Finite-Time Analysis of Discrete-Time Stochastic Interpolants
Yuhao Liu, Yu Chen, Rui Hu, Longbo Huang

TL;DR
This paper provides the first finite-time analysis of discrete-time stochastic interpolants, offering new insights into convergence behavior and practical design of efficient sampling schedules for generative models.
Contribution
It introduces a novel discrete-time sampler and derives a finite-time error bound, advancing understanding of convergence in stochastic interpolant frameworks.
Findings
Finite-time upper bound on distribution estimation error.
Factors affecting convergence rate are quantitatively characterized.

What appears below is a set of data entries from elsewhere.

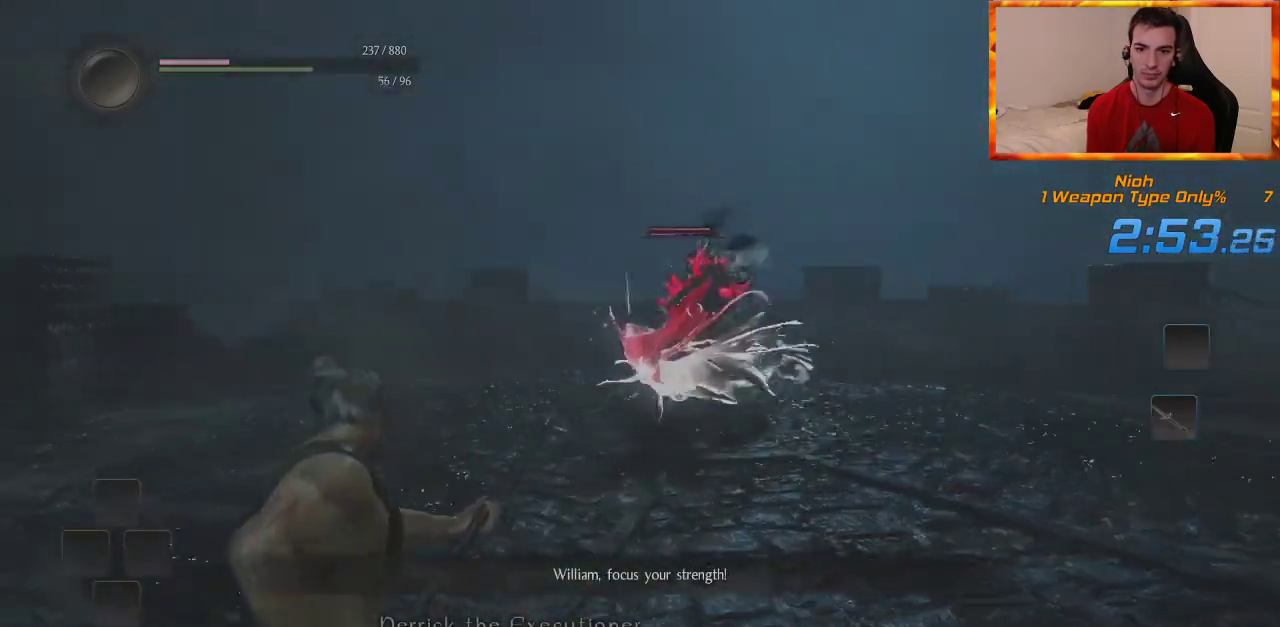
{"dt_ms": 500, "buttons": [], "left_stick": "left", "right_stick": "center", "events": []}
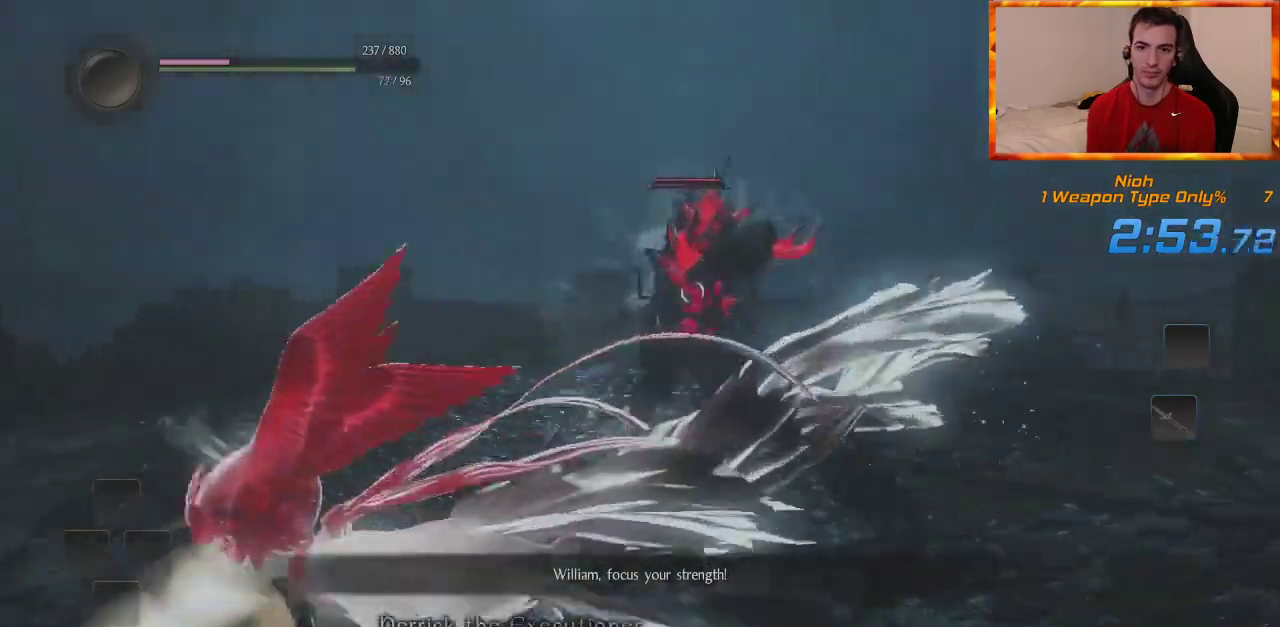
{"dt_ms": 500, "buttons": ["TRIANGLE"], "left_stick": "up-left", "right_stick": "center", "events": [[417, "TRIANGLE", "down"], [417, "left_stick", "up-left"]]}
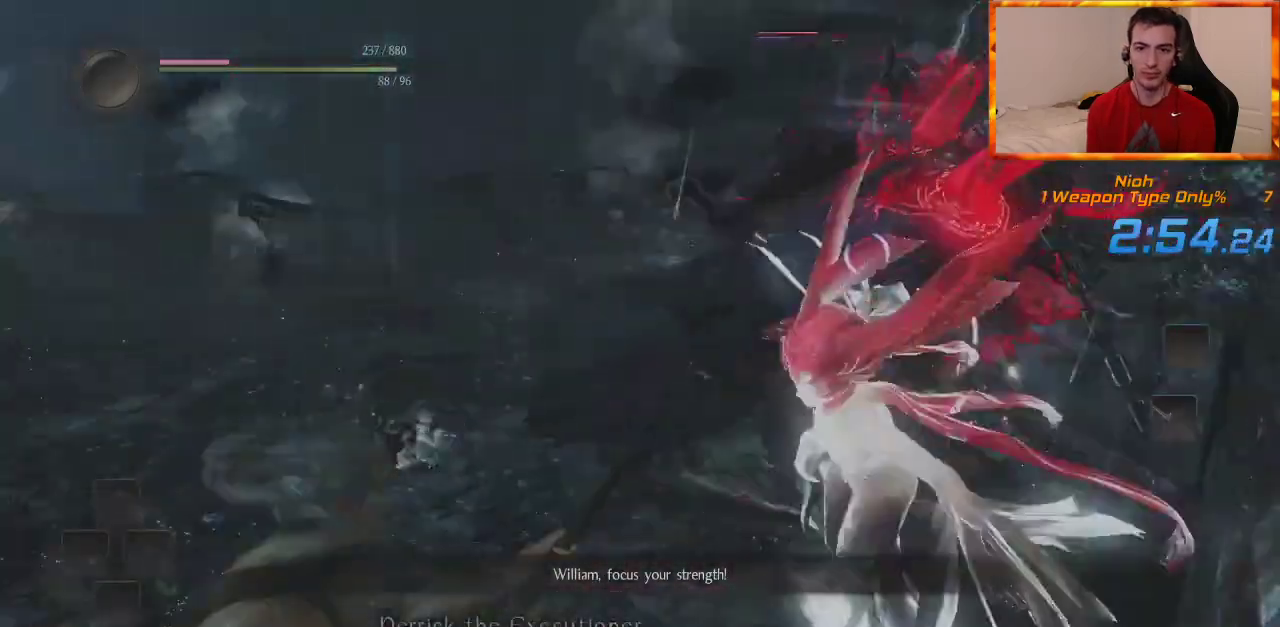
{"dt_ms": 500, "buttons": [], "left_stick": "up-left", "right_stick": "center", "events": [[33, "TRIANGLE", "up"], [117, "TRIANGLE", "down"], [233, "TRIANGLE", "up"], [317, "TRIANGLE", "down"], [450, "TRIANGLE", "up"]]}
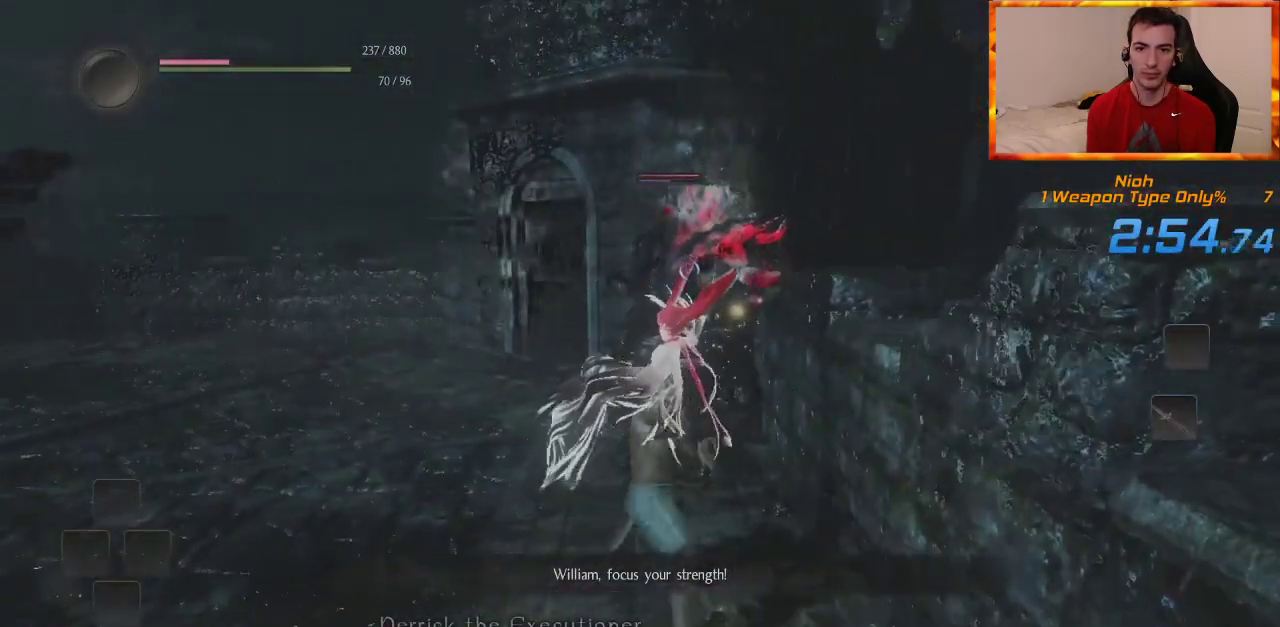
{"dt_ms": 1000, "buttons": [], "left_stick": "left", "right_stick": "center", "events": [[17, "TRIANGLE", "down"], [133, "TRIANGLE", "up"], [200, "TRIANGLE", "down"], [317, "TRIANGLE", "up"], [400, "TRIANGLE", "down"], [500, "TRIANGLE", "up"], [517, "TRIANGLE", "down"], [667, "TRIANGLE", "up"], [717, "TRIANGLE", "down"], [867, "TRIANGLE", "up"], [933, "left_stick", "left"]]}
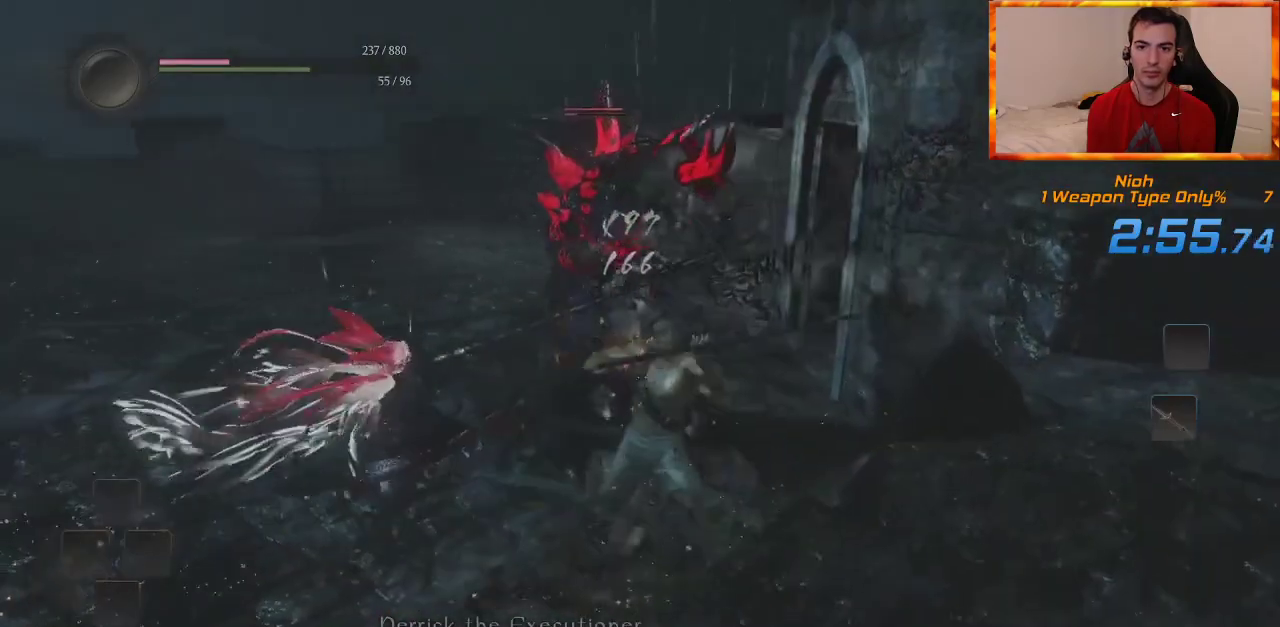
{"dt_ms": 500, "buttons": ["CROSS"], "left_stick": "left", "right_stick": "center", "events": [[483, "CROSS", "down"]]}
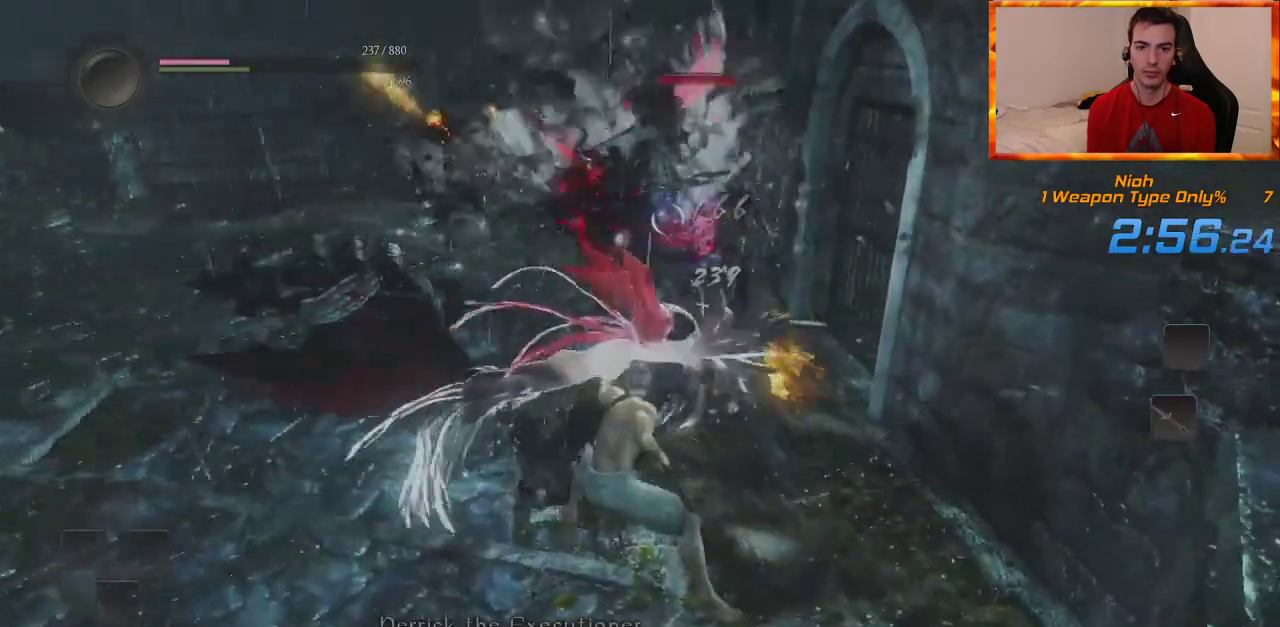
{"dt_ms": 500, "buttons": [], "left_stick": "up", "right_stick": "center", "events": [[100, "CROSS", "up"], [333, "left_stick", "up"]]}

Numerical experiments validate theoretical predictions.
Abstract
The stochastic interpolant framework offers a powerful approach for constructing generative models based on ordinary differential equations (ODEs) or stochastic differential equations (SDEs) to transform arbitrary data distributions. However, prior analyses of this framework have primarily focused on the continuous-time setting, assuming a perfect solution of the underlying equations. In this work, we present the first discrete-time analysis of the stochastic interpolant framework, where we introduce an innovative discrete-time sampler and derive a finite-time upper bound on its distribution estimation error. Our result provides a novel quantification of how different factors, including the distance between source and target distributions and estimation accuracy, affect the convergence rate and also offers a new principled way to design efficient schedules for convergence acceleration.…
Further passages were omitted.